---------- Excerpt provided ----------

See Stopping an instance for the differences between the methods of halting a compute instance.
For lowering costs and long term preservation of compute instances, Shelve
Instance
is the recommended option.
Note
It is important to be aware that the Shelve Instance
action will only help
to lower the monthly costs associated with your cloud project.
The act of shelving an instance creates a snapshot of the running instance which it stores as an image on block storage, meaning you now have an extra volume associated with your project. Once this has been done, it stops the instance and schedules it to be removed from memory. The cost saving when shelving instances is due to the fact that you are no longer paying for the compute services that a running instance uses. Instead, you are now only paying the much cheaper cost of storing a snapshot of your image on disk.
To illustrate this, let’s say you had a simple 1 vCPU 1Gb RAM instance with a 10GB disk running 24/7 for an entire month, which we will assume is 730 hours as an average.
The cost for this would be: $32.12 / month
Compare that to the same instance stored as a disk image: $4.02 / month
You can see that even for such a small compute instance the cost saving is quite significant. If you were to apply this to a compute instance with 4vCPU and 16GB RAM, the monthly running cost would be: $285.43 / month
so it would definitely make sense to shelve instances you don’t need to run full time.
When launching an Ubuntu compute instance using the images provided by Canonical, we recommend you configure the locale using cloud-init. The example below illustrates how the locale can be defined at boot time using the cloud-config syntax.
#cloud-config
fqdn: instancename.example.com
locale: en_US.UTF-8
If the locale is not configured appropriately, you may get locale related errors, such as:
locale.Error: unsupported locale setting
perl: warning: Setting locale failed
perl: warning: Please check that your locale settings
These errors can occur while installing packages or performing simple tasks on the operating system.
If you have not defined the locale at boot time, you can still configure it later using the following procedure.
First, ensure that your hostname is defined in /etc/hosts
(sudo vi
/etc/hosts). If you only have an entry for localhost, add another entry with
the name of your compute instance, as shown below:
127.0.0.1 localhost
127.0.0.1 instancename
Use the commands below to configure and generate your locales. Replace
en_US.UTF-8
with your desired locale.
export LC_ALL="en_US.UTF-8"

----------

Problems to work on:
(a) In the instance guide, what is the monthly cost of a 1 vCPU, 1Gb RAM instance with a 10GB disk when it is stored as a disk image?
(b) Please write out the part of the instance guide starting at "#cloud-config" and ending at "the operating system.".
The items that follow are not needed.

---------- Data excerpts ----------

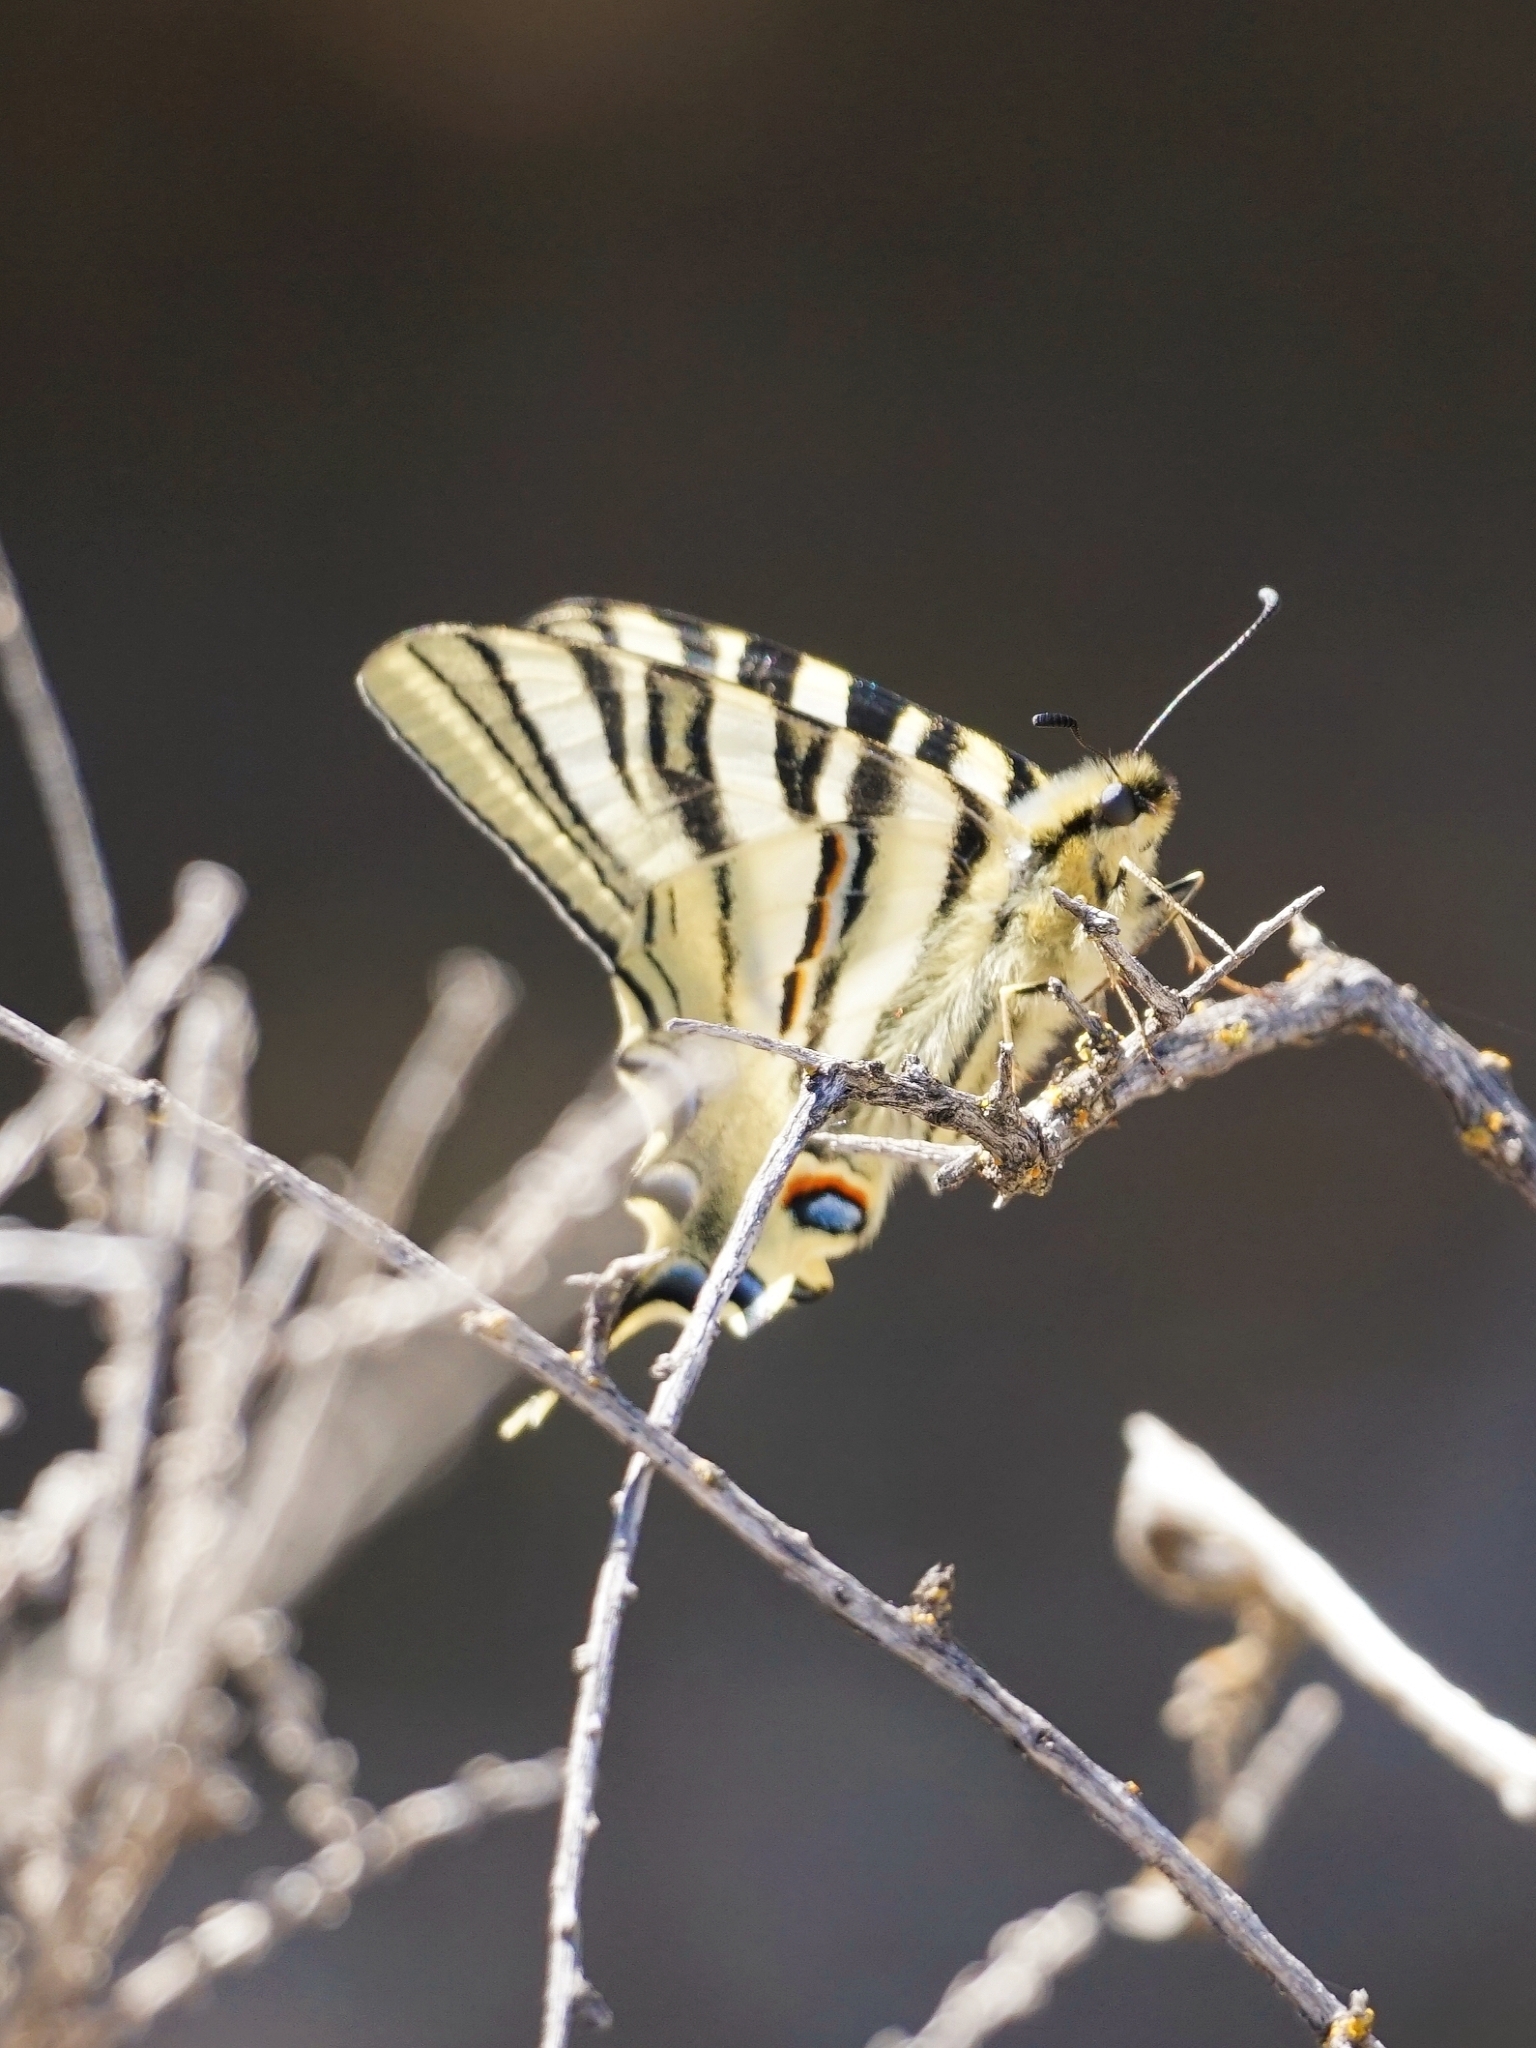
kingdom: Animalia
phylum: Arthropoda
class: Insecta
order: Lepidoptera
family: Papilionidae
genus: Iphiclides
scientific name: Iphiclides feisthamelii
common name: Iberian scarce swallowtail
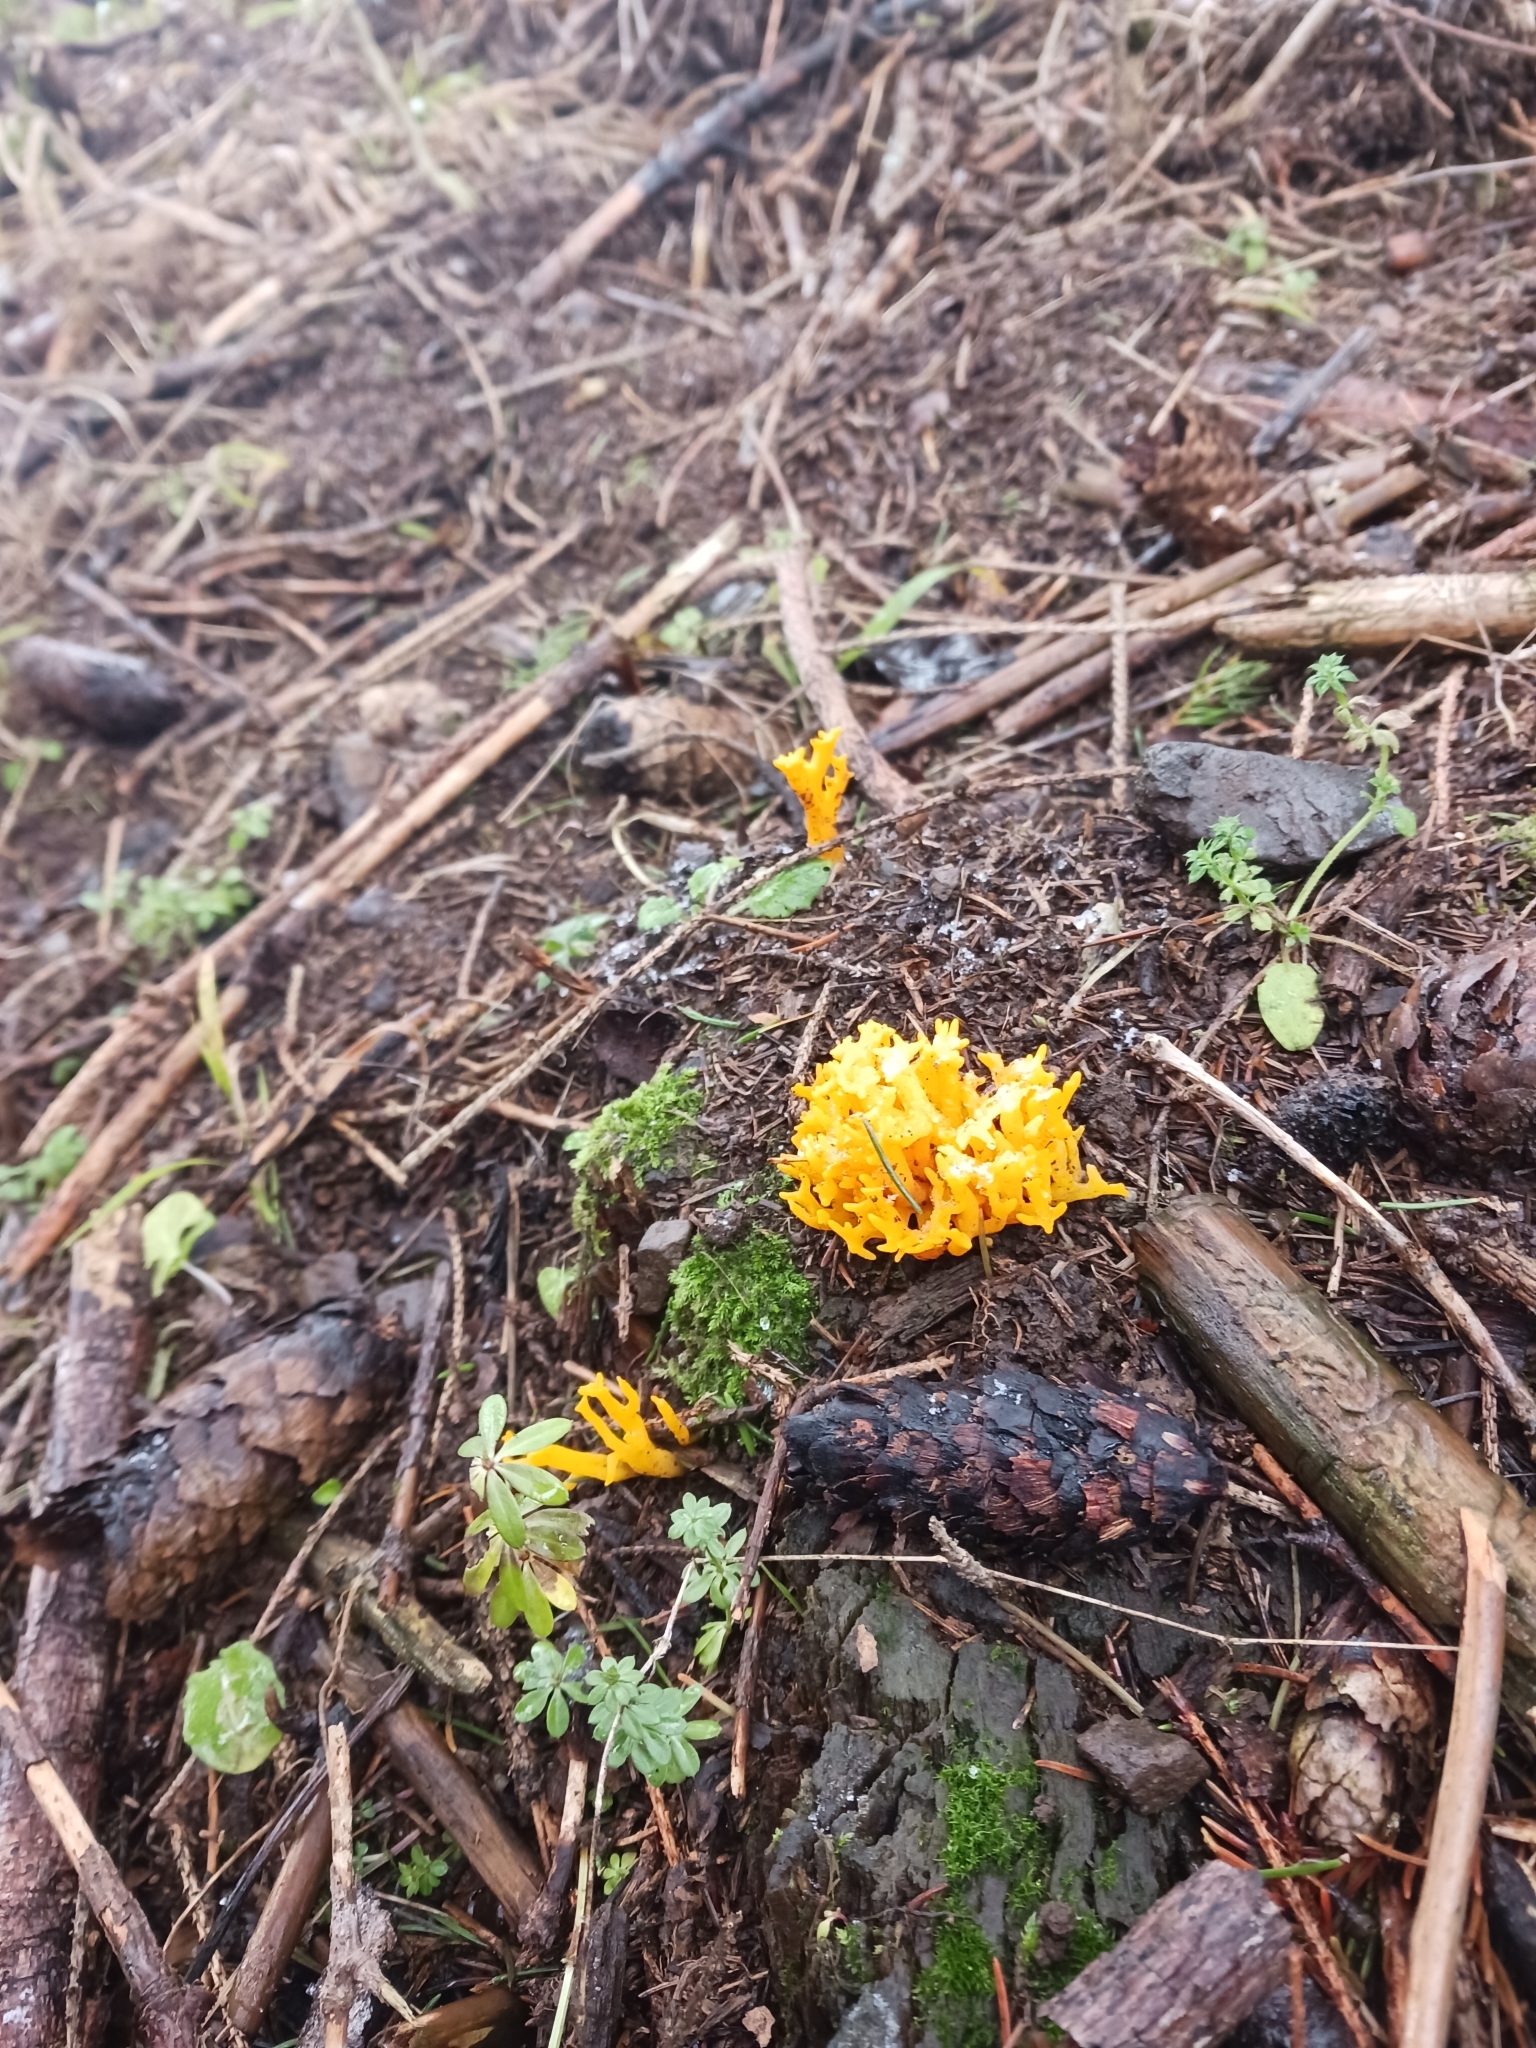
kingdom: Fungi
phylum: Basidiomycota
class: Dacrymycetes
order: Dacrymycetales
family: Dacrymycetaceae
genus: Calocera
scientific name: Calocera viscosa
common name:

----------

Responses to the exercise:
(a) $4.02 / month

(b)
#cloud-config
fqdn: instancename.example.com
locale: en_US.UTF-8
If the locale is not configured appropriately, you may get locale related errors, such as:
locale.Error: unsupported locale setting
perl: warning: Setting locale failed
perl: warning: Please check that your locale settings
These errors can occur while installing packages or performing simple tasks on the operating system.